§ TASK INSTRUCTIONS: Consider the data that follows and state how many lines contain the string "axis", using the number alone.

Saved data entries:
——
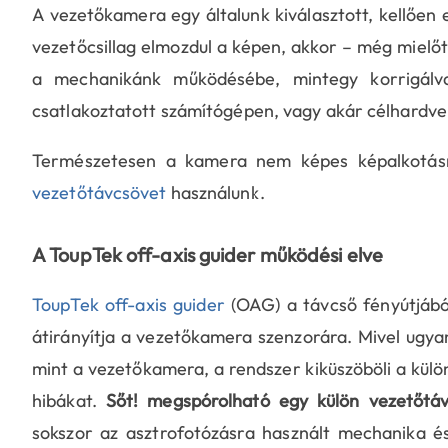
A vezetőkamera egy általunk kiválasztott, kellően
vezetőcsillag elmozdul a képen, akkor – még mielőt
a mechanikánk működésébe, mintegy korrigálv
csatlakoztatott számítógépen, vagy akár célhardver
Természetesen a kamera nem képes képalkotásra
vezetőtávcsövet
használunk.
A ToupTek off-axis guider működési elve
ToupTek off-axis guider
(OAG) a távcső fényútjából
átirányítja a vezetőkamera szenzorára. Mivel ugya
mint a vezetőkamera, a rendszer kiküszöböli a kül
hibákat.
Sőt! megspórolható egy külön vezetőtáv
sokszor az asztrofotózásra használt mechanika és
——
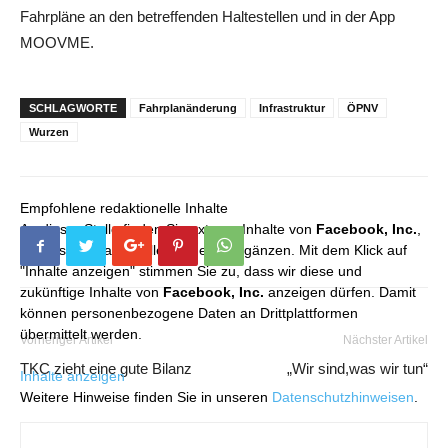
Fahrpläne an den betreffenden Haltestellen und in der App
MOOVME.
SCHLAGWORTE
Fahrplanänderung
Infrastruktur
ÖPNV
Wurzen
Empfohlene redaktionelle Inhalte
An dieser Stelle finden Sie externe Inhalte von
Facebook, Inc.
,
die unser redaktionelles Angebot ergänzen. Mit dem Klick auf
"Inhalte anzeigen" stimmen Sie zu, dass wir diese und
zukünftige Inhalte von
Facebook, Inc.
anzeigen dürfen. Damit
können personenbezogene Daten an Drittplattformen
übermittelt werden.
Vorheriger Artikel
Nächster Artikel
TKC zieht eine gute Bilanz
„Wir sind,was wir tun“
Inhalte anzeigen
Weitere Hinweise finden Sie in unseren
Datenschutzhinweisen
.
——
§ OUTPUT OF THE EXERCISE: 2